Independently investigating war crimes anywhere is inherently complicated by the power held by the military and the chaos that accompanies conflict.

In Iraqi cases, for example, the prospect of securing justice is more remote, with investigators struggling to ensure their own safety, let alone conduct investigations into historic allegations involving an occupying military force.

Under Mordaunt’s proposals, such investigations may still be dismissed. Only under “exceptional circumstances”, such as the emergence of new evidence, would prosecutions be sought following allegations of crimes committed more than 10 years earlier. It remains unclear which authority – the Public Prosecution Service, the home secretary, the attorney general, the High Court, or another judicial body – would rule whether any such circumstances had become “exceptional” enough to warrant prosecution.
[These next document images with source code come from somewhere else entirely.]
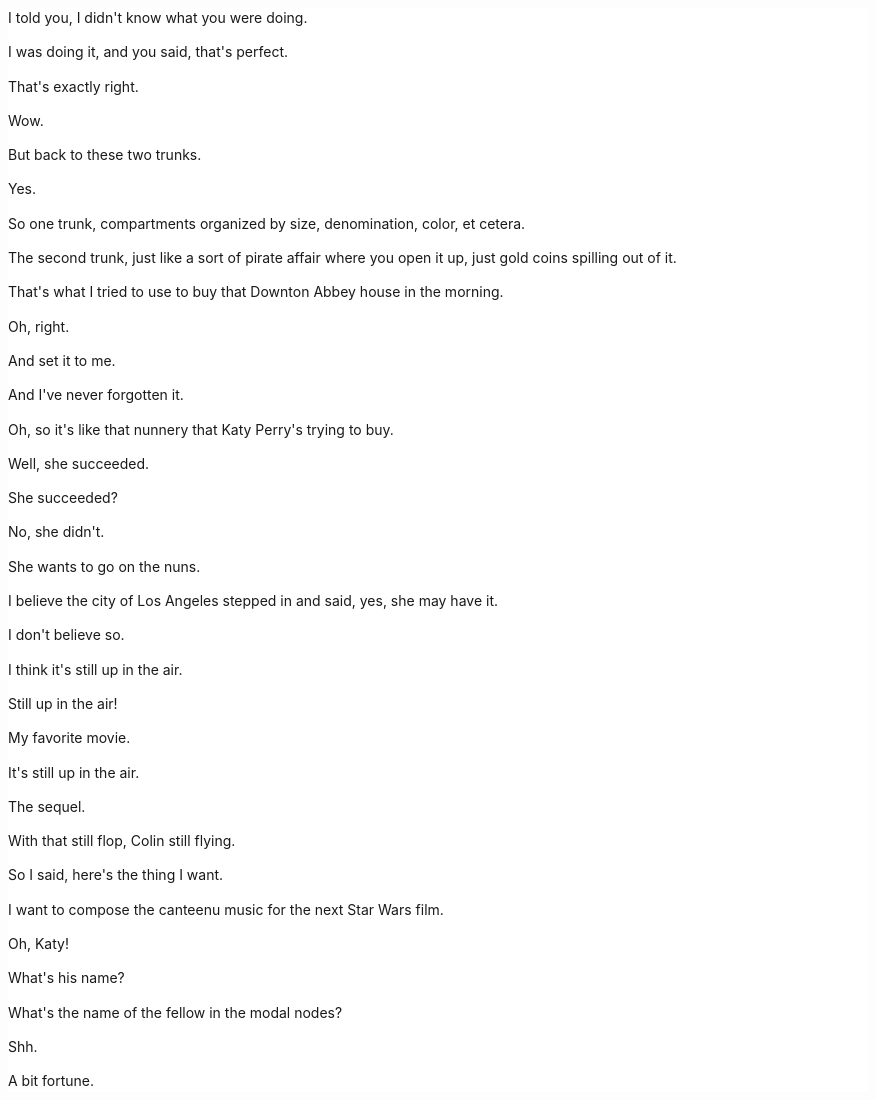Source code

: I told you, I didn't know what you were doing.

I was doing it, and you said, that's perfect.

That's exactly right.

Wow.

But back to these two trunks.

Yes.

So one trunk, compartments organized by size, denomination, color, et cetera.

The second trunk, just like a sort of pirate affair where you open it up, just gold coins spilling out of it.

That's what I tried to use to buy that Downton Abbey house in the morning.

Oh, right.

And set it to me.

And I've never forgotten it.

Oh, so it's like that nunnery that Katy Perry's trying to buy.

Well, she succeeded.

She succeeded?

No, she didn't.

She wants to go on the nuns.

I believe the city of Los Angeles stepped in and said, yes, she may have it.

I don't believe so.

I think it's still up in the air.

Still up in the air!

My favorite movie.

It's still up in the air.

The sequel.

With that still flop, Colin still flying.

So I said, here's the thing I want.

I want to compose the canteenu music for the next Star Wars film.

Oh, Katy!

What's his name?

What's the name of the fellow in the modal nodes?

Shh.

A bit fortune.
In Ireland, it took four decades of legal wrangling by victims’ families to see the costliest and longest public inquiry in UK legal history, the 2010 Saville report, find that their relatives – all civilians – were killed without any justification on Bloody Sunday and that soldiers had consistently lied about their actions that day.

“None of the casualties was posing a threat of causing death or serious injury, or indeed was doing anything else that could on any view justify their shooting,” the report stated, 38 years after the killings.

Rachel Logan, Amnesty International UK’s legal programme director, said Mordaunt’s proposals set a “dangerous precedent”.

“British soldiers who break the law must face it, just like everyone else,” she told the Press Association.

“Naturally, individuals should be presumed innocent and only charged with criminal offences in the exceptional circumstance that the thresholds for prosecution are met – that is already the law.

“But trying to go further and exempt a certain group of people from facing justice would be a perversion of that law.”